*Task brief:*
Carry on the text below about round-tripping YAML with ruamel.yaml, starting right after its final line.

For this kind of round-tripping (load-modify-dump) of YAML you should be using ruamel.yaml (disclaimer: I am the author of that package).

If your input is in input.yaml, you can then relatively easily find the name and version under key template and update them:

import sys
import ruamel.yaml

def find_template(d):
    if isinstance(d, list):
        for elem in d:
            x = find_template(elem)
            if x is not None:
                return x
    elif isinstance(d, dict):
        for k in d:
            v = d[k]
            if k == 'template':
                if 'name' in v and 'version' in v:
                    return v
            x = find_template(v)
            if x is not None:
                return x
    return None


yaml = ruamel.yaml.YAML()
# yaml.indent(mapping=4, sequence=4, offset=2)
yaml.preserve_quotes = True

with open('input.yaml') as ifp:
    data = yaml.load(ifp)
template = find_template(data)

*Record excerpts:*
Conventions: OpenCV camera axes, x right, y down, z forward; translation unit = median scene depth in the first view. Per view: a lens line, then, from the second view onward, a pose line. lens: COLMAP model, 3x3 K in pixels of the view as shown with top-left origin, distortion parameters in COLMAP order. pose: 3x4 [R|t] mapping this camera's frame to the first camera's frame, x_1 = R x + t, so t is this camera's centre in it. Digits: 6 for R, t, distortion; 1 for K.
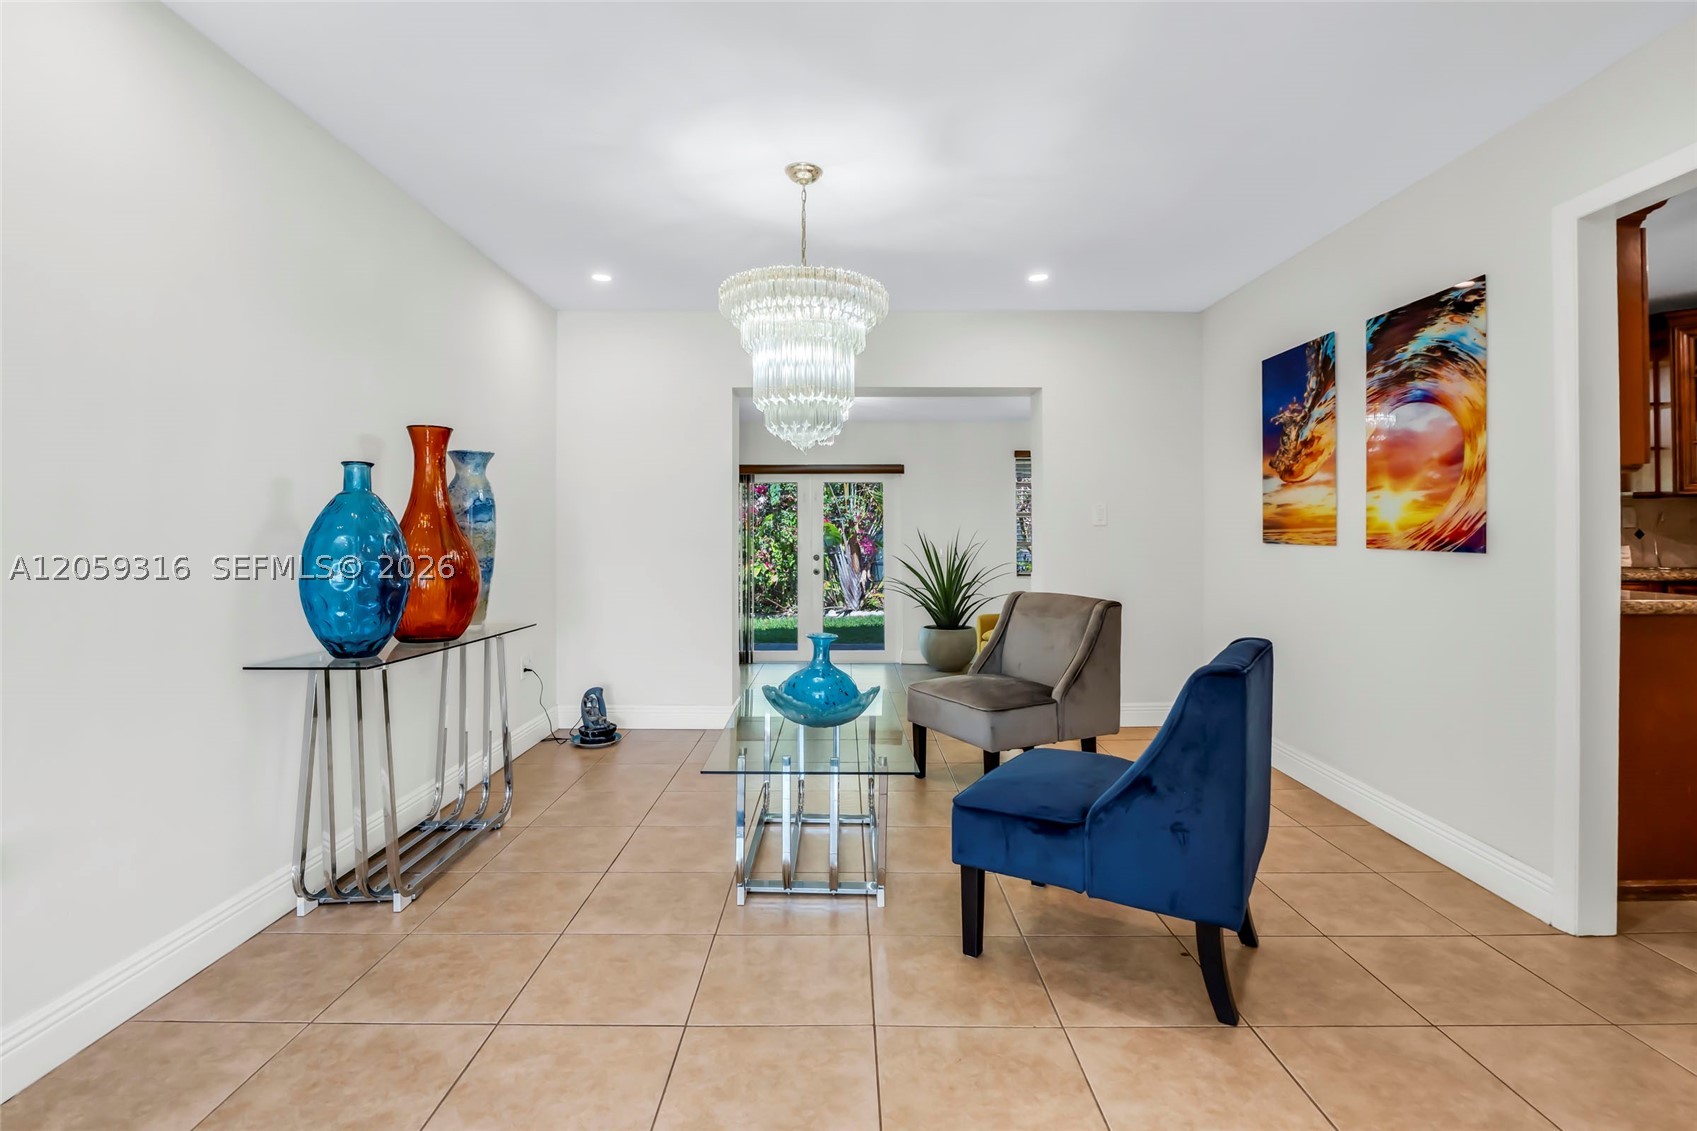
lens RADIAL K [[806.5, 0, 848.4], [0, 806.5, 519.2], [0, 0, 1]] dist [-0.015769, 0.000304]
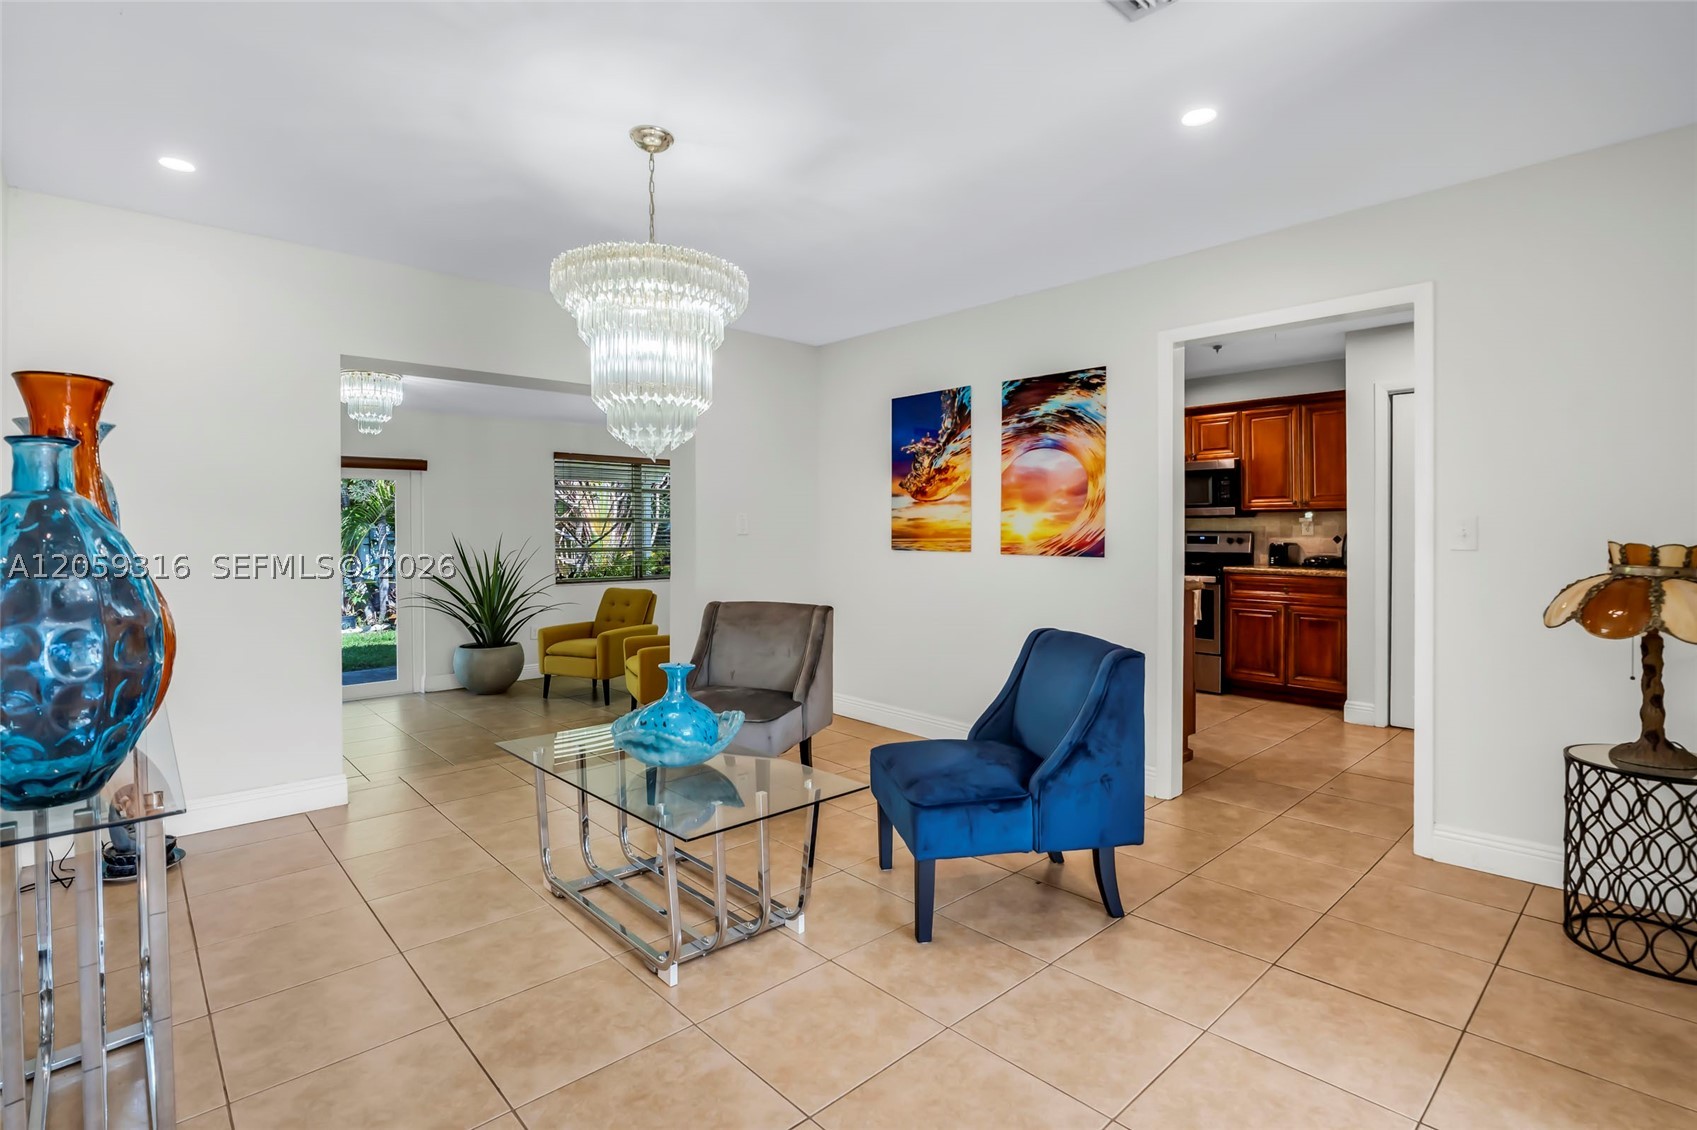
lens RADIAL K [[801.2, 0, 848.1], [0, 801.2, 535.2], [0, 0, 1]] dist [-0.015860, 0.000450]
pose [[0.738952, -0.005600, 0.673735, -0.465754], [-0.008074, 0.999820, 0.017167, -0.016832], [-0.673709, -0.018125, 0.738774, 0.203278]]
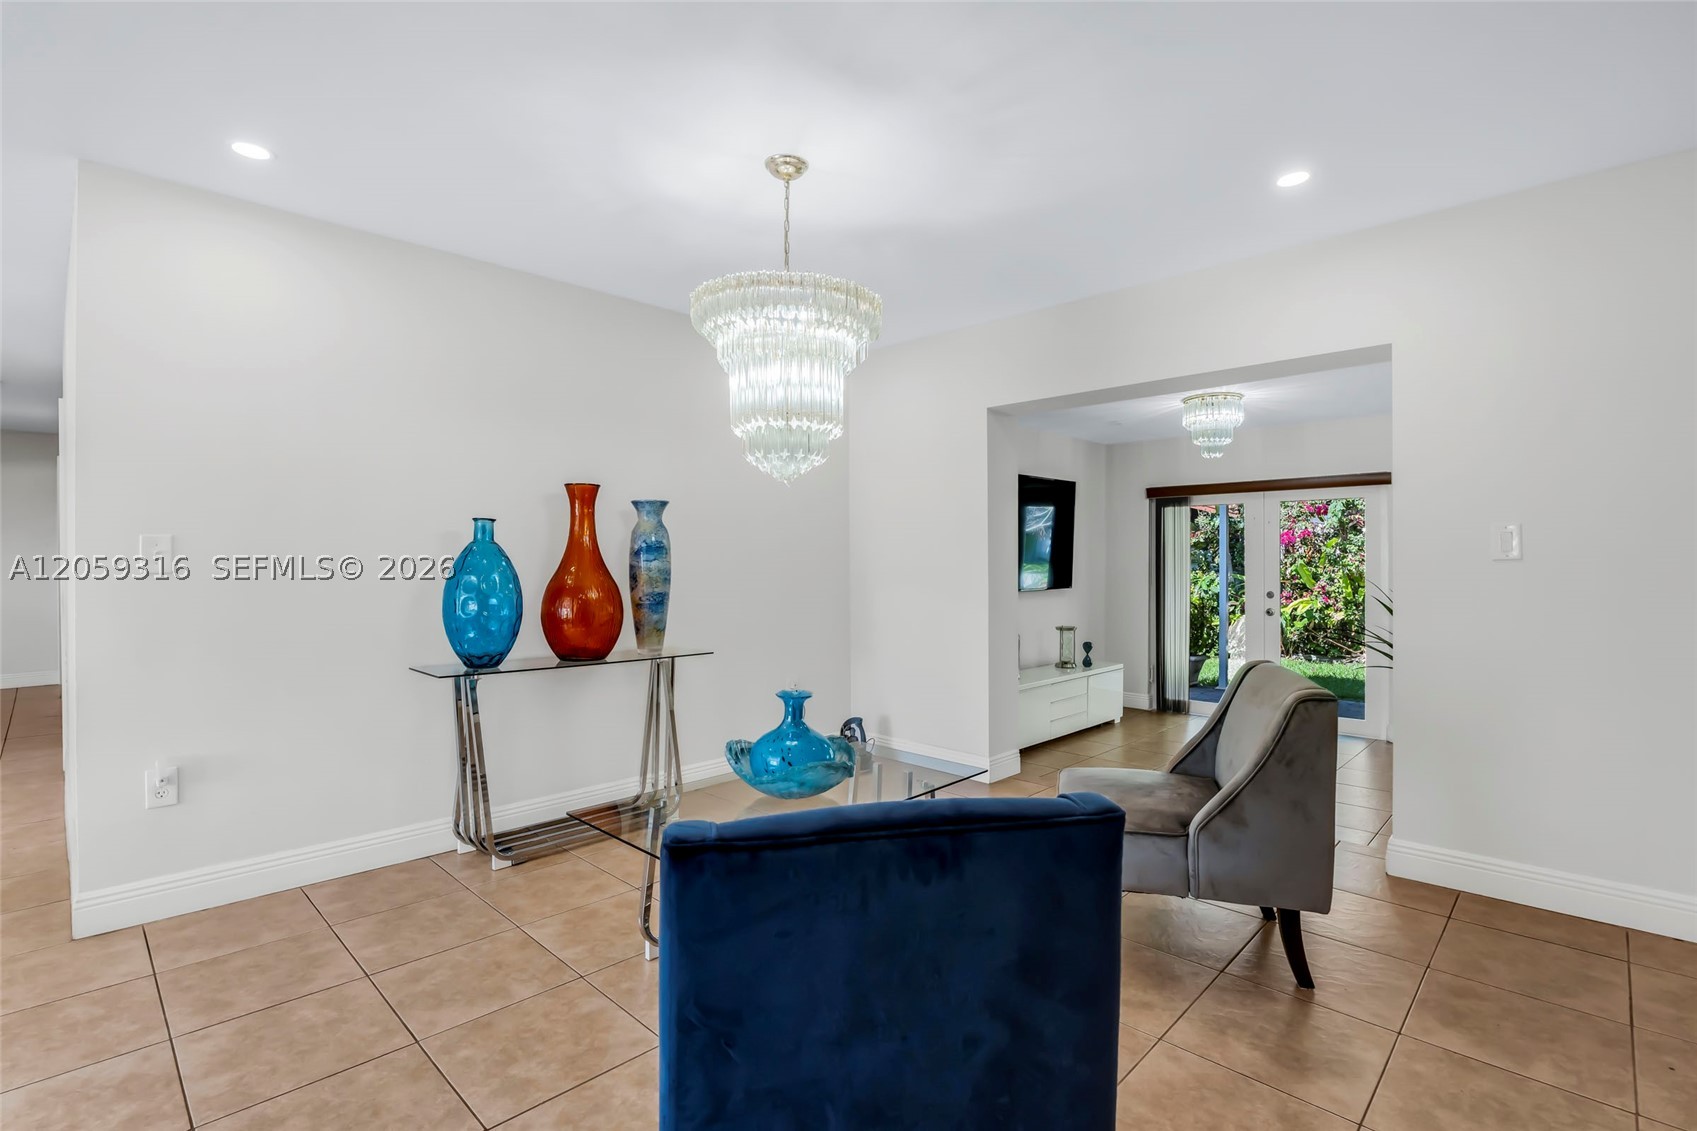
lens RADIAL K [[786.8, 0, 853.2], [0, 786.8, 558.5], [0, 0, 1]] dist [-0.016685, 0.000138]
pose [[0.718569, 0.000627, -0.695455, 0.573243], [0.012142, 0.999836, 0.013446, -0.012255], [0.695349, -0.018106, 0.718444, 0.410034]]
...
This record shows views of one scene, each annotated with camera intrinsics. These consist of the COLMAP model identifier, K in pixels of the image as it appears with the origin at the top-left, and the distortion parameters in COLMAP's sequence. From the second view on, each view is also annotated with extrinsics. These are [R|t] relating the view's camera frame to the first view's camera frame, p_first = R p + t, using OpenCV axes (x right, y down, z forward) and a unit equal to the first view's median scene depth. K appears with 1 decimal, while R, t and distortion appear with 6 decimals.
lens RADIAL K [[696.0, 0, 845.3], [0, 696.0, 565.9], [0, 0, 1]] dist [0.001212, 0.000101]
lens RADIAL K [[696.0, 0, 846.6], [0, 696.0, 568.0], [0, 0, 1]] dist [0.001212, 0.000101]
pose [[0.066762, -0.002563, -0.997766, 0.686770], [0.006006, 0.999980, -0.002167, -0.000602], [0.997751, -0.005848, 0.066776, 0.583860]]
...
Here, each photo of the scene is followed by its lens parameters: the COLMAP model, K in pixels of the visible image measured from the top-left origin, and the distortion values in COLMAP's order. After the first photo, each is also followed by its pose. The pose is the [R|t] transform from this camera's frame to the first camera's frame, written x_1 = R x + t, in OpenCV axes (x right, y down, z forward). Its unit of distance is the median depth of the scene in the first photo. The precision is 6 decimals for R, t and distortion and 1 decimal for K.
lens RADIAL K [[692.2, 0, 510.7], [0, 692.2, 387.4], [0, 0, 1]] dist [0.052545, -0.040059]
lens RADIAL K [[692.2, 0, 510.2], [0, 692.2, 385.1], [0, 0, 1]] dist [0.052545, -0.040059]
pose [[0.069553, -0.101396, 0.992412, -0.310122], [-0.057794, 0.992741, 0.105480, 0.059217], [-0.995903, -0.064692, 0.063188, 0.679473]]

*Final answer:*
template['name'] = 'startup-centos-8'
template['version'] = '1.3'

yaml.dump(data, sys.stdout)

which gives:

instance:
  name: test
  flavor: x-large
  image: centos7

tasks:
  centos-7-prepare:
    priority: 1
    'details:':
      ha: 0
      args:
        template: &startup
          name: startup-centos-8
          version: '1.3'
        timeout: 1800

  centos-7-crawl:
    priority: 5
    'details:':
      ha: 1
      args:
        template: *startup
        timeout: 0

Please note that the (superfluous) quotes that I inserted in the input, as well as the comment and the name of the alias are preserved.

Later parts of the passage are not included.